Stored data entries:
Content starts
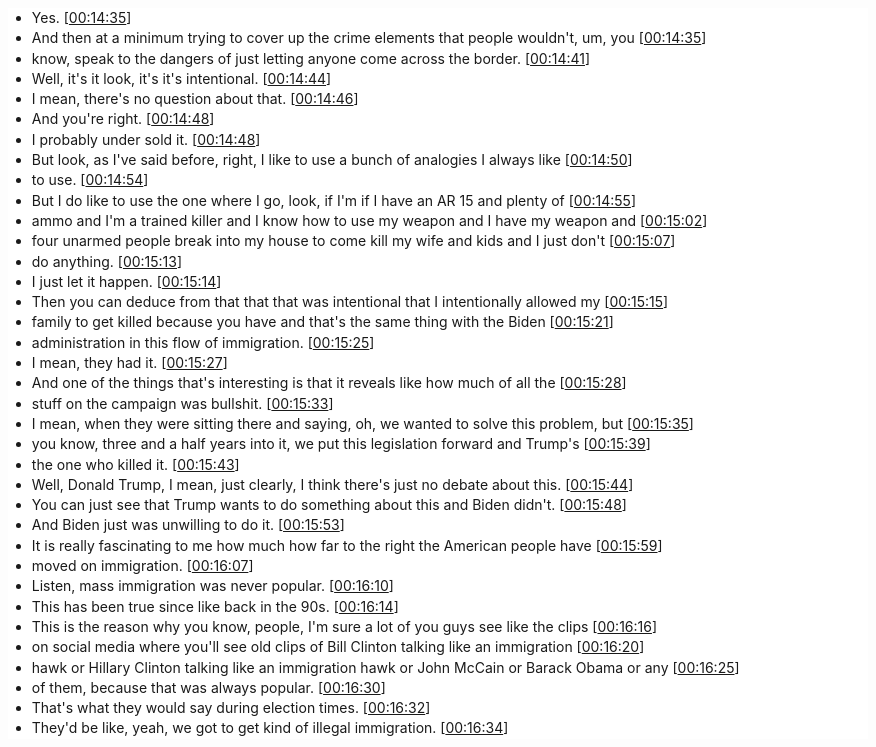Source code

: *  Yes. [[00:14:35](https://www.youtube.com/watch?v=DN-3KxjFiMI&t=875.36s)]
*  And then at a minimum trying to cover up the crime elements that people wouldn't, um, you [[00:14:35](https://www.youtube.com/watch?v=DN-3KxjFiMI&t=875.92s)]
*  know, speak to the dangers of just letting anyone come across the border. [[00:14:41](https://www.youtube.com/watch?v=DN-3KxjFiMI&t=881.4399999999999s)]
*  Well, it's it look, it's it's intentional. [[00:14:44](https://www.youtube.com/watch?v=DN-3KxjFiMI&t=884.64s)]
*  I mean, there's no question about that. [[00:14:46](https://www.youtube.com/watch?v=DN-3KxjFiMI&t=886.96s)]
*  And you're right. [[00:14:48](https://www.youtube.com/watch?v=DN-3KxjFiMI&t=888.4s)]
*  I probably under sold it. [[00:14:48](https://www.youtube.com/watch?v=DN-3KxjFiMI&t=888.96s)]
*  But look, as I've said before, right, I like to use a bunch of analogies I always like [[00:14:50](https://www.youtube.com/watch?v=DN-3KxjFiMI&t=890.56s)]
*  to use. [[00:14:54](https://www.youtube.com/watch?v=DN-3KxjFiMI&t=894.88s)]
*  But I do like to use the one where I go, look, if I'm if I have an AR 15 and plenty of [[00:14:55](https://www.youtube.com/watch?v=DN-3KxjFiMI&t=895.2s)]
*  ammo and I'm a trained killer and I know how to use my weapon and I have my weapon and [[00:15:02](https://www.youtube.com/watch?v=DN-3KxjFiMI&t=902.1600000000001s)]
*  four unarmed people break into my house to come kill my wife and kids and I just don't [[00:15:07](https://www.youtube.com/watch?v=DN-3KxjFiMI&t=907.5200000000001s)]
*  do anything. [[00:15:13](https://www.youtube.com/watch?v=DN-3KxjFiMI&t=913.76s)]
*  I just let it happen. [[00:15:14](https://www.youtube.com/watch?v=DN-3KxjFiMI&t=914.5600000000001s)]
*  Then you can deduce from that that that was intentional that I intentionally allowed my [[00:15:15](https://www.youtube.com/watch?v=DN-3KxjFiMI&t=915.84s)]
*  family to get killed because you have and that's the same thing with the Biden [[00:15:21](https://www.youtube.com/watch?v=DN-3KxjFiMI&t=921.6800000000001s)]
*  administration in this flow of immigration. [[00:15:25](https://www.youtube.com/watch?v=DN-3KxjFiMI&t=925.36s)]
*  I mean, they had it. [[00:15:27](https://www.youtube.com/watch?v=DN-3KxjFiMI&t=927.2s)]
*  And one of the things that's interesting is that it reveals like how much of all the [[00:15:28](https://www.youtube.com/watch?v=DN-3KxjFiMI&t=928.4s)]
*  stuff on the campaign was bullshit. [[00:15:33](https://www.youtube.com/watch?v=DN-3KxjFiMI&t=933.0400000000001s)]
*  I mean, when they were sitting there and saying, oh, we wanted to solve this problem, but [[00:15:35](https://www.youtube.com/watch?v=DN-3KxjFiMI&t=935.0400000000001s)]
*  you know, three and a half years into it, we put this legislation forward and Trump's [[00:15:39](https://www.youtube.com/watch?v=DN-3KxjFiMI&t=939.36s)]
*  the one who killed it. [[00:15:43](https://www.youtube.com/watch?v=DN-3KxjFiMI&t=943.12s)]
*  Well, Donald Trump, I mean, just clearly, I think there's just no debate about this. [[00:15:44](https://www.youtube.com/watch?v=DN-3KxjFiMI&t=944.16s)]
*  You can just see that Trump wants to do something about this and Biden didn't. [[00:15:48](https://www.youtube.com/watch?v=DN-3KxjFiMI&t=948.72s)]
*  And Biden just was unwilling to do it. [[00:15:53](https://www.youtube.com/watch?v=DN-3KxjFiMI&t=953.9200000000001s)]
*  It is really fascinating to me how much how far to the right the American people have [[00:15:59](https://www.youtube.com/watch?v=DN-3KxjFiMI&t=959.0400000000001s)]
*  moved on immigration. [[00:16:07](https://www.youtube.com/watch?v=DN-3KxjFiMI&t=967.12s)]
*  Listen, mass immigration was never popular. [[00:16:10](https://www.youtube.com/watch?v=DN-3KxjFiMI&t=970.8000000000001s)]
*  This has been true since like back in the 90s. [[00:16:14](https://www.youtube.com/watch?v=DN-3KxjFiMI&t=974.08s)]
*  This is the reason why you know, people, I'm sure a lot of you guys see like the clips [[00:16:16](https://www.youtube.com/watch?v=DN-3KxjFiMI&t=976.4000000000001s)]
*  on social media where you'll see old clips of Bill Clinton talking like an immigration [[00:16:20](https://www.youtube.com/watch?v=DN-3KxjFiMI&t=980.5600000000001s)]
*  hawk or Hillary Clinton talking like an immigration hawk or John McCain or Barack Obama or any [[00:16:25](https://www.youtube.com/watch?v=DN-3KxjFiMI&t=985.0400000000001s)]
*  of them, because that was always popular. [[00:16:30](https://www.youtube.com/watch?v=DN-3KxjFiMI&t=990.0s)]
*  That's what they would say during election times. [[00:16:32](https://www.youtube.com/watch?v=DN-3KxjFiMI&t=992.24s)]
*  They'd be like, yeah, we got to get kind of illegal immigration. [[00:16:34](https://www.youtube.com/watch?v=DN-3KxjFiMI&t=994.0s)]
Content ends
- **THE PROBLEM**
Leave the images out and give the rest of the data again exactly.

- **TASK OUTPUT**
Source code

: *  Yes. [[00:14:35](https://www.youtube.com/watch?v=DN-3KxjFiMI&t=875.36s)]
*  And then at a minimum trying to cover up the crime elements that people wouldn't, um, you [[00:14:35](https://www.youtube.com/watch?v=DN-3KxjFiMI&t=875.92s)]
*  know, speak to the dangers of just letting anyone come across the border. [[00:14:41](https://www.youtube.com/watch?v=DN-3KxjFiMI&t=881.4399999999999s)]
*  Well, it's it look, it's it's intentional. [[00:14:44](https://www.youtube.com/watch?v=DN-3KxjFiMI&t=884.64s)]
*  I mean, there's no question about that. [[00:14:46](https://www.youtube.com/watch?v=DN-3KxjFiMI&t=886.96s)]
*  And you're right. [[00:14:48](https://www.youtube.com/watch?v=DN-3KxjFiMI&t=888.4s)]
*  I probably under sold it. [[00:14:48](https://www.youtube.com/watch?v=DN-3KxjFiMI&t=888.96s)]
*  But look, as I've said before, right, I like to use a bunch of analogies I always like [[00:14:50](https://www.youtube.com/watch?v=DN-3KxjFiMI&t=890.56s)]
*  to use. [[00:14:54](https://www.youtube.com/watch?v=DN-3KxjFiMI&t=894.88s)]
*  But I do like to use the one where I go, look, if I'm if I have an AR 15 and plenty of [[00:14:55](https://www.youtube.com/watch?v=DN-3KxjFiMI&t=895.2s)]
*  ammo and I'm a trained killer and I know how to use my weapon and I have my weapon and [[00:15:02](https://www.youtube.com/watch?v=DN-3KxjFiMI&t=902.1600000000001s)]
*  four unarmed people break into my house to come kill my wife and kids and I just don't [[00:15:07](https://www.youtube.com/watch?v=DN-3KxjFiMI&t=907.5200000000001s)]
*  do anything. [[00:15:13](https://www.youtube.com/watch?v=DN-3KxjFiMI&t=913.76s)]
*  I just let it happen. [[00:15:14](https://www.youtube.com/watch?v=DN-3KxjFiMI&t=914.5600000000001s)]
*  Then you can deduce from that that that was intentional that I intentionally allowed my [[00:15:15](https://www.youtube.com/watch?v=DN-3KxjFiMI&t=915.84s)]
*  family to get killed because you have and that's the same thing with the Biden [[00:15:21](https://www.youtube.com/watch?v=DN-3KxjFiMI&t=921.6800000000001s)]
*  administration in this flow of immigration. [[00:15:25](https://www.youtube.com/watch?v=DN-3KxjFiMI&t=925.36s)]
*  I mean, they had it. [[00:15:27](https://www.youtube.com/watch?v=DN-3KxjFiMI&t=927.2s)]
*  And one of the things that's interesting is that it reveals like how much of all the [[00:15:28](https://www.youtube.com/watch?v=DN-3KxjFiMI&t=928.4s)]
*  stuff on the campaign was bullshit. [[00:15:33](https://www.youtube.com/watch?v=DN-3KxjFiMI&t=933.0400000000001s)]
*  I mean, when they were sitting there and saying, oh, we wanted to solve this problem, but [[00:15:35](https://www.youtube.com/watch?v=DN-3KxjFiMI&t=935.0400000000001s)]
*  you know, three and a half years into it, we put this legislation forward and Trump's [[00:15:39](https://www.youtube.com/watch?v=DN-3KxjFiMI&t=939.36s)]
*  the one who killed it. [[00:15:43](https://www.youtube.com/watch?v=DN-3KxjFiMI&t=943.12s)]
*  Well, Donald Trump, I mean, just clearly, I think there's just no debate about this. [[00:15:44](https://www.youtube.com/watch?v=DN-3KxjFiMI&t=944.16s)]
*  You can just see that Trump wants to do something about this and Biden didn't. [[00:15:48](https://www.youtube.com/watch?v=DN-3KxjFiMI&t=948.72s)]
*  And Biden just was unwilling to do it. [[00:15:53](https://www.youtube.com/watch?v=DN-3KxjFiMI&t=953.9200000000001s)]
*  It is really fascinating to me how much how far to the right the American people have [[00:15:59](https://www.youtube.com/watch?v=DN-3KxjFiMI&t=959.0400000000001s)]
*  moved on immigration. [[00:16:07](https://www.youtube.com/watch?v=DN-3KxjFiMI&t=967.12s)]
*  Listen, mass immigration was never popular. [[00:16:10](https://www.youtube.com/watch?v=DN-3KxjFiMI&t=970.8000000000001s)]
*  This has been true since like back in the 90s. [[00:16:14](https://www.youtube.com/watch?v=DN-3KxjFiMI&t=974.08s)]
*  This is the reason why you know, people, I'm sure a lot of you guys see like the clips [[00:16:16](https://www.youtube.com/watch?v=DN-3KxjFiMI&t=976.4000000000001s)]
*  on social media where you'll see old clips of Bill Clinton talking like an immigration [[00:16:20](https://www.youtube.com/watch?v=DN-3KxjFiMI&t=980.5600000000001s)]
*  hawk or Hillary Clinton talking like an immigration hawk or John McCain or Barack Obama or any [[00:16:25](https://www.youtube.com/watch?v=DN-3KxjFiMI&t=985.0400000000001s)]
*  of them, because that was always popular. [[00:16:30](https://www.youtube.com/watch?v=DN-3KxjFiMI&t=990.0s)]
*  That's what they would say during election times. [[00:16:32](https://www.youtube.com/watch?v=DN-3KxjFiMI&t=992.24s)]
*  They'd be like, yeah, we got to get kind of illegal immigration. [[00:16:34](https://www.youtube.com/watch?v=DN-3KxjFiMI&t=994.0s)]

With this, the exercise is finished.